[Extracted records]
#####

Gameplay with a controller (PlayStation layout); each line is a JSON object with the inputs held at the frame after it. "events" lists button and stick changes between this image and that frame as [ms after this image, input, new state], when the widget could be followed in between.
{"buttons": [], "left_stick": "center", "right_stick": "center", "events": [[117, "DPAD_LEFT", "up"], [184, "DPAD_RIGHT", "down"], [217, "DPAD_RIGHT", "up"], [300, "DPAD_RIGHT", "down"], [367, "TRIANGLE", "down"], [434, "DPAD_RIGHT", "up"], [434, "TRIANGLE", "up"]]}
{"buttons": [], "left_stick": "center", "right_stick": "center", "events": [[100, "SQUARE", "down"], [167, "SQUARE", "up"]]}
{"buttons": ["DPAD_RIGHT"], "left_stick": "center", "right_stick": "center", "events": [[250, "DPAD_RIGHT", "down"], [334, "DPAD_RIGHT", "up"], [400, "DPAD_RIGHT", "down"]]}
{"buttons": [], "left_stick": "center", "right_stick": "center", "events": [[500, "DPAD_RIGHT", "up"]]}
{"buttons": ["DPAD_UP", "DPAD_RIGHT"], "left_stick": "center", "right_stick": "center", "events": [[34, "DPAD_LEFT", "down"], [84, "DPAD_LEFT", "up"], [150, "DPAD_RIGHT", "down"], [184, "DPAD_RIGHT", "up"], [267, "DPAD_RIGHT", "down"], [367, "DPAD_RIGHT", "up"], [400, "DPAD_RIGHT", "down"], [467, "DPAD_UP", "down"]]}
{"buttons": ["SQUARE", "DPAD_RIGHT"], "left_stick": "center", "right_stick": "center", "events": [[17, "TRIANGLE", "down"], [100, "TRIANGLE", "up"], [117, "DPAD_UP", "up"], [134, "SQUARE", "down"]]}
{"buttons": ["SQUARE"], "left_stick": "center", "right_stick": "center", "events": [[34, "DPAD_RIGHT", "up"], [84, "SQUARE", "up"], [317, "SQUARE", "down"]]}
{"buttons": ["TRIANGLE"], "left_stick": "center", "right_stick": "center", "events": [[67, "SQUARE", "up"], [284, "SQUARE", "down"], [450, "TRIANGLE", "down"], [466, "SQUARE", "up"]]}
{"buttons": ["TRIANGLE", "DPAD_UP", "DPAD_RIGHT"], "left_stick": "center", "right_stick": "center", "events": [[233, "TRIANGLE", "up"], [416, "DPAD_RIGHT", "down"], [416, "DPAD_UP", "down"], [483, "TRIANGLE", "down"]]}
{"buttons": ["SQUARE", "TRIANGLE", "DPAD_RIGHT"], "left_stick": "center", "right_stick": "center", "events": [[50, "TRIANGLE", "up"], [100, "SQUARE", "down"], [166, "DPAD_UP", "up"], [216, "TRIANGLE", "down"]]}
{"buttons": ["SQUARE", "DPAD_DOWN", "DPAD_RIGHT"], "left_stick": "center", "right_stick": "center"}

#####

| To do |
Report each line in the entries where the string "TRIANGLE" occurs.

| Solution |
{"buttons": [], "left_stick": "center", "right_stick": "center", "events": [[117, "DPAD_LEFT", "up"], [184, "DPAD_RIGHT", "down"], [217, "DPAD_RIGHT", "up"], [300, "DPAD_RIGHT", "down"], [367, "TRIANGLE", "down"], [434, "DPAD_RIGHT", "up"], [434, "TRIANGLE", "up"]]}
{"buttons": ["SQUARE", "DPAD_RIGHT"], "left_stick": "center", "right_stick": "center", "events": [[17, "TRIANGLE", "down"], [100, "TRIANGLE", "up"], [117, "DPAD_UP", "up"], [134, "SQUARE", "down"]]}
{"buttons": ["TRIANGLE"], "left_stick": "center", "right_stick": "center", "events": [[67, "SQUARE", "up"], [284, "SQUARE", "down"], [450, "TRIANGLE", "down"], [466, "SQUARE", "up"]]}
{"buttons": ["TRIANGLE", "DPAD_UP", "DPAD_RIGHT"], "left_stick": "center", "right_stick": "center", "events": [[233, "TRIANGLE", "up"], [416, "DPAD_RIGHT", "down"], [416, "DPAD_UP", "down"], [483, "TRIANGLE", "down"]]}
{"buttons": ["SQUARE", "TRIANGLE", "DPAD_RIGHT"], "left_stick": "center", "right_stick": "center", "events": [[50, "TRIANGLE", "up"], [100, "SQUARE", "down"], [166, "DPAD_UP", "up"], [216, "TRIANGLE", "down"]]}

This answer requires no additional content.